As most fans know and gripe about on a regular basis, the Vikings could use a better offensive line. Especially with the grind-it-out, no-room-for-error style of offense they hope to win with.

Looking at the past nine drafts, it's little wonder the Vikings don't have a dominant offensive line. The team has not chosen an offensive lineman in the first round since taking Bryant McKinnie seventh overall in 2002.

That's not to suggest the team should have taken an offensive lineman over Kevin Williams in 2003, Chad Greenway in 2006, Adrian Peterson in 2007 and Percy Harvin in 2009. Or that trading the first-round pick in 2008 for Jared Allen was a bad idea.

No, this just points out that if you put the offensive line on the back burner long enough, there's going to be issues on the field eventually.
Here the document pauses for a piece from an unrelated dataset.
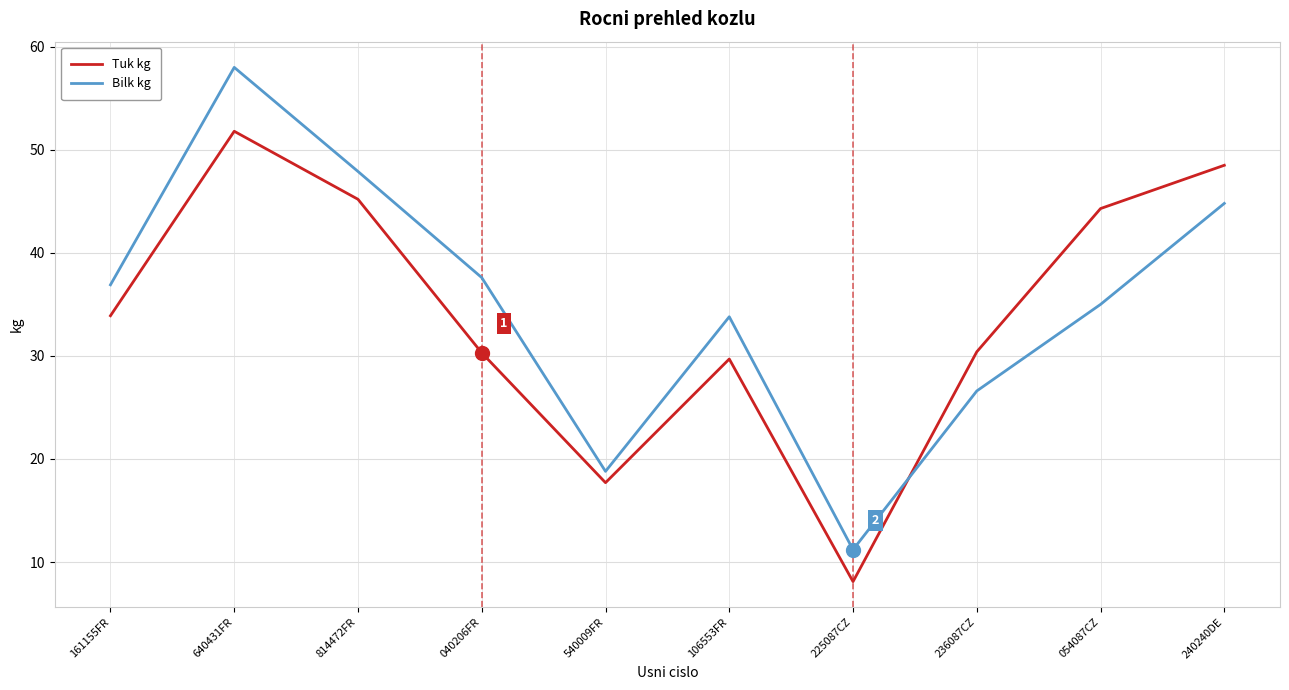

What is the sum of the Tuk kg values at 106553FR and 240240DE?

78.2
And eventually has been around the past couple years.

Every other team in the NFC North has selected at least one offensive lineman in the first round since 2002. The Bears and Packers have done it twice. The Packers have done it in the past two drafts.

In the past nine years, the Vikings have gone three entire drafts (2003, 2004 and 2007) without selecting an offensive lineman. They've taken only three in the second round. Two of them (Marcus Johnson in 2005 and Ryan Cook in 2006) are gone. One of them (Phil Loadholt) is starting.

Overall, the Vikings have taken seven offensive linemen in the past nine drafts. Four of them were selected in the fifth round or lower. Two of them (DeMarcus Love and Brandon Fusco) were selected in the sixth round this year.